Putin Restoring ‘Left Fascism’ of the Late Soviet Period, Ikhlov Says

March 23, 2015
Nikita Khrushchev

Staunton, March 2 — Putinism is first and foremost the restoration of the “left fascism” that Nikita Khrushchev launched with his attacks on the cultural avant-garde in December 1962, that spread to Poland under Gomulka, and that was overthrown by perestroika and the 1991 revolution, according to Yevgeny Ikhlov.

Influenced by the arguments of Umberto Eco, the Moscow commentator says that “left fascism’ in no case should be confused with the leftist tendency in Nazism,” a trend associated with Colonel Rohm, “where anti-bourgeois attitudes predominated,” because it is a unique combination.

“Left fascism,” Ikhlov says, “is left because it is anti-market and quasi-collectivist, but it is fascism because it is a form of a militant and most primitive philistinism and cultivated the most conservative trends in art and science.” It was opposed by the generation of the 1960s with their “humanist and democratic Leninism” and ultimately stopped by perestroika.

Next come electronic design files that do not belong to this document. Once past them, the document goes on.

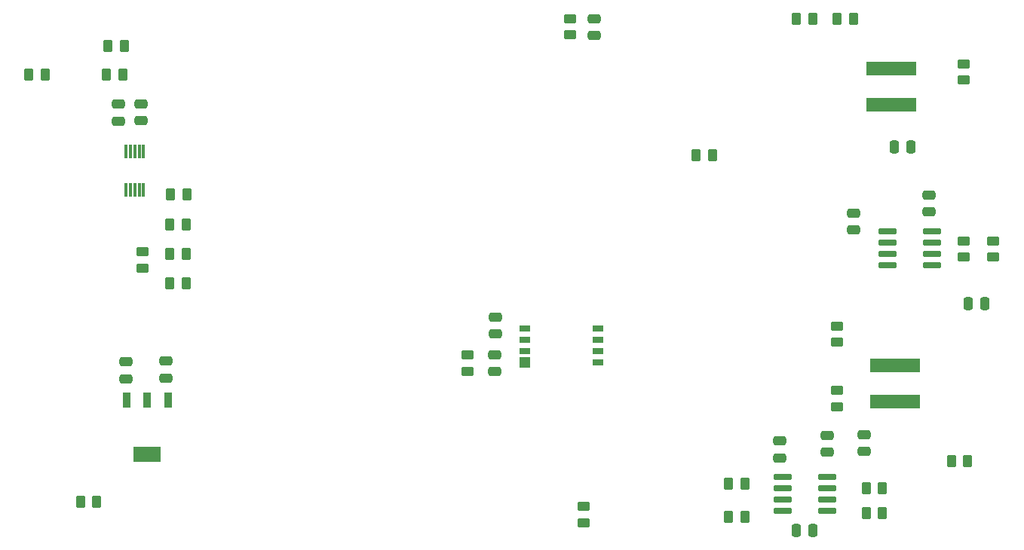
<source format=gbr>
%TF.GenerationSoftware,KiCad,Pcbnew,7.0.10*%
%TF.CreationDate,2024-03-29T22:24:31-04:00*%
%TF.ProjectId,WaveWise_Submersible,57617665-5769-4736-955f-5375626d6572,rev?*%
%TF.SameCoordinates,Original*%
%TF.FileFunction,Paste,Top*%
%TF.FilePolarity,Positive*%
%FSLAX46Y46*%
G04 Gerber Fmt 4.6, Leading zero omitted, Abs format (unit mm)*
G04 Created by KiCad (PCBNEW 7.0.10) date 2024-03-29 22:24:31*
%MOMM*%
%LPD*%
G01*
G04 APERTURE LIST*
G04 Aperture macros list*
%AMRoundRect*
0 Rectangle with rounded corners*
0 $1 Rounding radius*
0 $2 $3 $4 $5 $6 $7 $8 $9 X,Y pos of 4 corners*
0 Add a 4 corners polygon primitive as box body*
4,1,4,$2,$3,$4,$5,$6,$7,$8,$9,$2,$3,0*
0 Add four circle primitives for the rounded corners*
1,1,$1+$1,$2,$3*
1,1,$1+$1,$4,$5*
1,1,$1+$1,$6,$7*
1,1,$1+$1,$8,$9*
0 Add four rect primitives between the rounded corners*
20,1,$1+$1,$2,$3,$4,$5,0*
20,1,$1+$1,$4,$5,$6,$7,0*
20,1,$1+$1,$6,$7,$8,$9,0*
20,1,$1+$1,$8,$9,$2,$3,0*%
G04 Aperture macros list end*
%ADD10RoundRect,0.250000X-0.262500X-0.450000X0.262500X-0.450000X0.262500X0.450000X-0.262500X0.450000X0*%
%ADD11RoundRect,0.250000X-0.450000X0.262500X-0.450000X-0.262500X0.450000X-0.262500X0.450000X0.262500X0*%
%ADD12RoundRect,0.250000X0.262500X0.450000X-0.262500X0.450000X-0.262500X-0.450000X0.262500X-0.450000X0*%
%ADD13R,5.600000X1.550000*%
%ADD14RoundRect,0.250000X0.250000X0.475000X-0.250000X0.475000X-0.250000X-0.475000X0.250000X-0.475000X0*%
%ADD15RoundRect,0.250000X0.475000X-0.250000X0.475000X0.250000X-0.475000X0.250000X-0.475000X-0.250000X0*%
%ADD16RoundRect,0.250000X-0.475000X0.250000X-0.475000X-0.250000X0.475000X-0.250000X0.475000X0.250000X0*%
%ADD17RoundRect,0.011200X0.128800X-0.723800X0.128800X0.723800X-0.128800X0.723800X-0.128800X-0.723800X0*%
%ADD18R,0.850800X1.761200*%
%ADD19R,3.150799X1.761200*%
%ADD20RoundRect,0.250000X0.450000X-0.262500X0.450000X0.262500X-0.450000X0.262500X-0.450000X-0.262500X0*%
%ADD21RoundRect,0.042000X-0.943000X-0.258000X0.943000X-0.258000X0.943000X0.258000X-0.943000X0.258000X0*%
%ADD22R,1.200000X0.800000*%
%ADD23R,1.200000X1.200000*%
G04 APERTURE END LIST*
D10*
%TO.C,R23*%
X57710700Y-49326800D03*
X59535700Y-49326800D03*
%TD*%
%TO.C,R11*%
X145391500Y-79248000D03*
X147216500Y-79248000D03*
%TD*%
D11*
%TO.C,R27*%
X132588000Y-71350500D03*
X132588000Y-73175500D03*
%TD*%
D12*
%TO.C,R15*%
X49426500Y-83820000D03*
X47601500Y-83820000D03*
%TD*%
D13*
%TO.C,L1*%
X139039600Y-68536200D03*
X139039600Y-72586200D03*
%TD*%
D14*
%TO.C,C14*%
X140853200Y-43992800D03*
X138953200Y-43992800D03*
%TD*%
D15*
%TO.C,C1*%
X142900400Y-51292800D03*
X142900400Y-49392800D03*
%TD*%
D11*
%TO.C,R6*%
X91084400Y-67349700D03*
X91084400Y-69174700D03*
%TD*%
D16*
%TO.C,C2*%
X94234000Y-63093600D03*
X94234000Y-64993600D03*
%TD*%
D12*
%TO.C,R21*%
X52372900Y-35814000D03*
X50547900Y-35814000D03*
%TD*%
D11*
%TO.C,R13*%
X150114000Y-54522500D03*
X150114000Y-56347500D03*
%TD*%
D14*
%TO.C,C16*%
X149159000Y-61595000D03*
X147259000Y-61595000D03*
%TD*%
D16*
%TO.C,C3*%
X94132400Y-67325200D03*
X94132400Y-69225200D03*
%TD*%
D12*
%TO.C,R20*%
X52525300Y-32664400D03*
X50700300Y-32664400D03*
%TD*%
D15*
%TO.C,C11*%
X57226200Y-69936400D03*
X57226200Y-68036400D03*
%TD*%
%TO.C,C6*%
X54406800Y-41031200D03*
X54406800Y-39131200D03*
%TD*%
D17*
%TO.C,U1*%
X52695600Y-48784400D03*
X53195600Y-48784400D03*
X53695600Y-48784400D03*
X54195600Y-48784400D03*
X54695600Y-48784400D03*
X54695600Y-44484400D03*
X54195600Y-44484400D03*
X53695600Y-44484400D03*
X53195600Y-44484400D03*
X52695600Y-44484400D03*
%TD*%
D18*
%TO.C,U10*%
X57418000Y-72440800D03*
X55118000Y-72440800D03*
X52818000Y-72440800D03*
D19*
X55118000Y-78490800D03*
%TD*%
D20*
%TO.C,R10*%
X146812000Y-36472500D03*
X146812000Y-34647500D03*
%TD*%
D15*
%TO.C,C9*%
X52679600Y-70026600D03*
X52679600Y-68126600D03*
%TD*%
D14*
%TO.C,C13*%
X129880400Y-87071200D03*
X127980400Y-87071200D03*
%TD*%
D11*
%TO.C,R24*%
X132588000Y-64111500D03*
X132588000Y-65936500D03*
%TD*%
D20*
%TO.C,R19*%
X54610000Y-57605300D03*
X54610000Y-55780300D03*
%TD*%
D11*
%TO.C,R9*%
X102565200Y-29567500D03*
X102565200Y-31392500D03*
%TD*%
D20*
%TO.C,R14*%
X104140000Y-86193500D03*
X104140000Y-84368500D03*
%TD*%
D10*
%TO.C,R4*%
X120397900Y-85547200D03*
X122222900Y-85547200D03*
%TD*%
%TO.C,R1*%
X57659900Y-59283600D03*
X59484900Y-59283600D03*
%TD*%
D12*
%TO.C,R25*%
X134413000Y-29616400D03*
X132588000Y-29616400D03*
%TD*%
D15*
%TO.C,C10*%
X135636000Y-78216800D03*
X135636000Y-76316800D03*
%TD*%
D12*
%TO.C,R8*%
X43648500Y-35814000D03*
X41823500Y-35814000D03*
%TD*%
D11*
%TO.C,R12*%
X146812000Y-54522500D03*
X146812000Y-56347500D03*
%TD*%
D10*
%TO.C,R3*%
X57659900Y-52730400D03*
X59484900Y-52730400D03*
%TD*%
D21*
%TO.C,U3*%
X126495000Y-81090000D03*
X126495000Y-82360000D03*
X126495000Y-83630000D03*
X126495000Y-84900000D03*
X131445000Y-84900000D03*
X131445000Y-83630000D03*
X131445000Y-82360000D03*
X131445000Y-81090000D03*
%TD*%
%TO.C,U5*%
X138241000Y-53467000D03*
X138241000Y-54737000D03*
X138241000Y-56007000D03*
X138241000Y-57277000D03*
X143191000Y-57277000D03*
X143191000Y-56007000D03*
X143191000Y-54737000D03*
X143191000Y-53467000D03*
%TD*%
D15*
%TO.C,C4*%
X131419600Y-78282800D03*
X131419600Y-76382800D03*
%TD*%
D12*
%TO.C,R5*%
X137668000Y-82346800D03*
X135843000Y-82346800D03*
%TD*%
D13*
%TO.C,L2*%
X138684000Y-35153600D03*
X138684000Y-39203600D03*
%TD*%
D16*
%TO.C,C5*%
X51866800Y-39182000D03*
X51866800Y-41082000D03*
%TD*%
D12*
%TO.C,R7*%
X137666100Y-85090000D03*
X135841100Y-85090000D03*
%TD*%
D15*
%TO.C,C15*%
X134416800Y-53324800D03*
X134416800Y-51424800D03*
%TD*%
D22*
%TO.C,U2*%
X105700000Y-68199000D03*
X105700000Y-66929000D03*
X105700000Y-65659000D03*
X105700000Y-64389000D03*
X97500000Y-64389000D03*
X97500000Y-65659000D03*
X97500000Y-66929000D03*
D23*
X97500000Y-68199000D03*
%TD*%
D10*
%TO.C,R2*%
X120372500Y-81788000D03*
X122197500Y-81788000D03*
%TD*%
%TO.C,R22*%
X57659900Y-56032400D03*
X59484900Y-56032400D03*
%TD*%
D12*
%TO.C,R26*%
X129842900Y-29616400D03*
X128017900Y-29616400D03*
%TD*%
D10*
%TO.C,R17*%
X116716800Y-44907200D03*
X118541800Y-44907200D03*
%TD*%
D15*
%TO.C,C12*%
X126136400Y-78928000D03*
X126136400Y-77028000D03*
%TD*%
D16*
%TO.C,C17*%
X105308400Y-29565600D03*
X105308400Y-31465600D03*
%TD*%
M02*

</source>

Putinism, which arose in reaction to this as a kind of “counter-revolution, has returned the fascist tendency completely. To this point, there have not been any anti-market or Soviet cosmopolitan elements in the state ideology. [And] therefore Brezhnev’s ‘left fascism’ became ‘rightist’ and classical,” which in turn is “ever more becoming the essence of Putinism.”

And the invocation by the Kremlin of notions about “a sacred tradition” which identifies Sevastopol “as a Russian Zion” is “yet another very broad step toward Russian state fascism” to which, Ikhlov argues, Putin is moving the country.

For some, Ikhlov’s discussion may seem merely a playing at words and definitions, but in fact, his argument is an important one, especially in the Russian context. Moscow, both under the Soviets and now, has always been loath to talk about the real name of the Nazis, the National Socialists, because of the socialist component that was part of Hitler’s ideology.

The Moscow commentator has been one of the leaders in restoring attention to this aspect of fascism, and his latest comment further clarifies the situation by stressing the differences as well as the fundamental similarity between left Nazism of the Rohm variety and the left fascism of the kind once on offer under Brezhnev and now again under Putin.